■ **Exercise tasks**
[A] Use the post about photographing a magnolia to decide whether each statement agrees with it: (i) the magnolia was moved from a previous house, (ii) the writer has already tried flash, (iii) the new kit includes a tripod and a macro lens. Answer yes or no for each and quote the deciding words.
[B] Carry on the post about photographing a magnolia, picking up after its final sentence.

■ **Text provided**

- - -

Hi we have a wonderful Magnolia Stellata in our garden which we transferred from a previous house and each spring it has wonderful buds and flowers - but try as I might I just cannot get the exposure correct to see all the definition in the petals.
This year armed with my new kit, which includes tripod and macro lens, and advice from magazines, I still cant get it right!
I have tried auto exposure, bracketing, large depth of field, small depth of field, long exposure, short exposure, manual and auto focus, manual exposure, with diffused light and reflected light, a range of ISO, and my latest was HDR, yet still the photo eludes me.
I have not tried flash but concerned that will just burn out what definition I have got.

- - -

[Saved data entries]

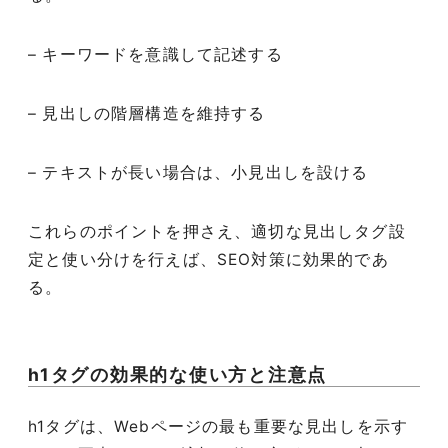
– キーワードを意識して記述する
– 見出しの階層構造を維持する
– テキストが長い場合は、小見出しを設ける
これらのポイントを押さえ、適切な見出しタグ設
定と使い分けを行えば、SEO対策に効果的であ
る。
h1タグの効果的な使い方と注意点
h1タグは、Webページの最も重要な見出しを示す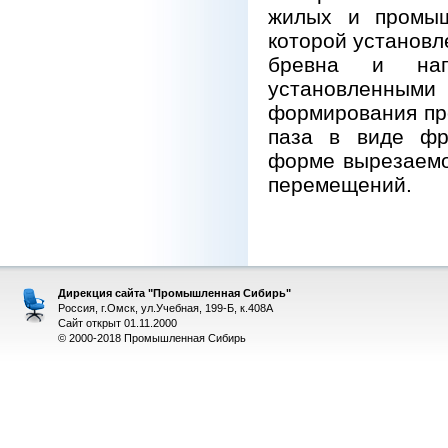
жилых и промыш
которой установ
бревна и нап
установленным
формирования пр
паза в виде фр
форме вырезаемо
перемещений.
Дирекция сайта "Промышленная Сибирь"
Россия, г.Омск, ул.Учебная, 199-Б, к.408А
Сайт открыт 01.11.2000
© 2000-2018 Промышленная Сибирь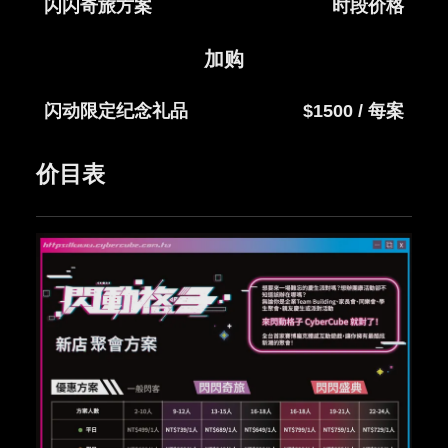
闪闪奇旅方案
时段价格
加购
闪动限定纪念礼品
$1500 / 每案
价目表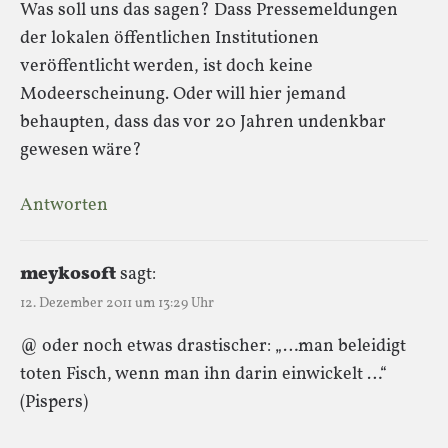
Was soll uns das sagen? Dass Pressemeldungen
der lokalen öffentlichen Institutionen
veröffentlicht werden, ist doch keine
Modeerscheinung. Oder will hier jemand
behaupten, dass das vor 20 Jahren undenkbar
gewesen wäre?
Antworten
meykosoft
sagt:
12. Dezember 2011 um 13:29 Uhr
@ oder noch etwas drastischer: „…man beleidigt
toten Fisch, wenn man ihn darin einwickelt …“
(Pispers)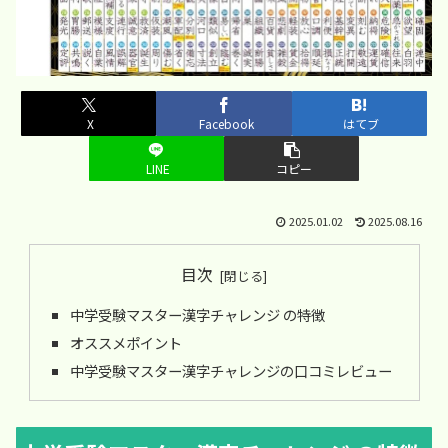
X
Facebook
はてブ
LINE
コピー
2025.01.02
2025.08.16
目次
中学受験マスター漢字チャレンジ の特徴
オススメポイント
中学受験マスター漢字チャレンジの口コミレビュー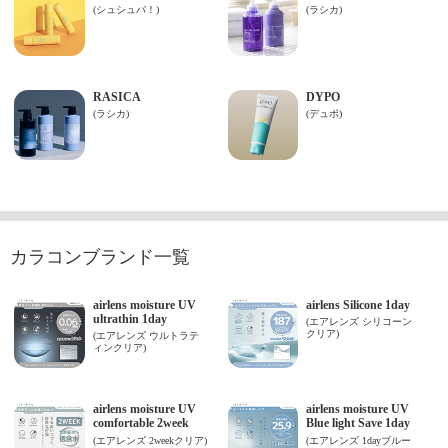
カラコンブランド一覧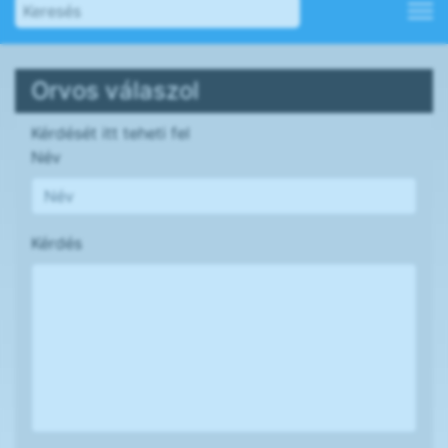
Orvos válaszol
Kérdését itt teheti fel
Név
Kérdés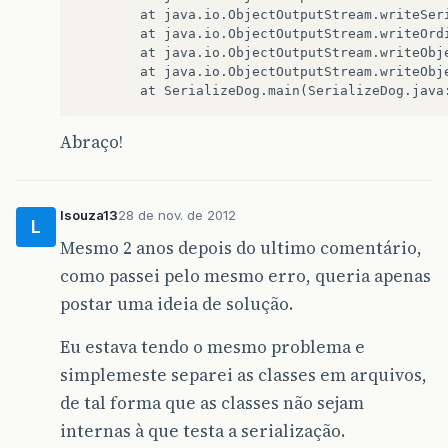
        at java.io.ObjectOutputStream.writeSeri
        at java.io.ObjectOutputStream.writeOrdi
        at java.io.ObjectOutputStream.writeObje
        at java.io.ObjectOutputStream.writeObje
Abraço!
lsouza13
28 de nov. de 2012
L
Mesmo 2 anos depois do ultimo comentário,
como passei pelo mesmo erro, queria apenas
postar uma ideia de solução.
Eu estava tendo o mesmo problema e
simplemeste separei as classes em arquivos,
de tal forma que as classes não sejam
internas à que testa a serialização.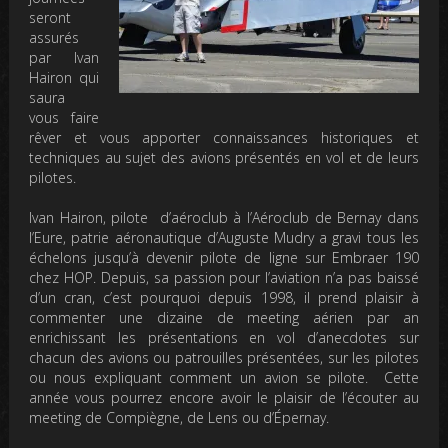
seront
assurés
par Ivan
Hairon qui
saura
vous faire
rêver et vous apporter connaissances historiques et
techniques au sujet des avions présentés en vol et de leurs
pilotes.
Ivan Hairon, pilote d’aéroclub à l’Aéroclub de Bernay dans
l’Eure, patrie aéronautique d’Auguste Mudry a gravi tous les
échelons jusqu’à devenir pilote de ligne sur Embraer 190
chez HOP. Depuis, sa passion pour l’aviation n’a pas baissé
d’un cran, c’est pourquoi depuis 1998, il prend plaisir à
commenter une dizaine de meeting aérien par an
enrichissant les présentations en vol d’anecdotes sur
chacun des avions ou patrouilles présentées, sur les pilotes
ou nous expliquant comment un avion se pilote. Cette
année vous pourrez encore avoir le plaisir de l’écouter au
meeting de Compiègne, de Lens ou d’Épernay.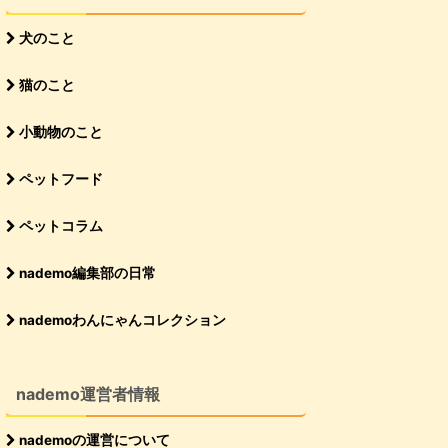
犬のこと
猫のこと
小動物のこと
ペットフード
ペットコラム
nademo編集部の日常
nademoわんにゃんコレクション
nademo運営者情報
nademoの運営について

- - -

■ **Results in order**
[A]
(i) Yes: "which we transferred from a previous house"
(ii) No: "I have not tried flash"
(iii) Yes: "which includes tripod and macro lens"

[B]
Any suggestion gratefully received. My latest attempts attached (not the best flower - hence the brown spots as it begins to fade) but I just cant get it right - and always appears soft in focus
is it just depth of field? This is a camera HDR version and on the computer I have increased exposure by +1 with a slight sharpening
mkbee1 West Valley, US Nikonian since 26th Nov 2012
Mon 20-May-13 02:39 AM
#1. "RE: Help on exposure - macro of flower" In response to Reply # 0
O.K., let me give it a shot. The veins in the leaf to the left appear well-focused, but it is behind the subject. Back-focusing probem? Maybe.
However, the entire photo appears overexposed, and that will wipe out detail. What metering mode were you using? Focus modes? AF Single, with central focus point? Was the camera's exposure compensation engaged? The camera's focus system is likely contrast driven, and there may not be enough contrast in the center of the flower for the AF to get a good lock.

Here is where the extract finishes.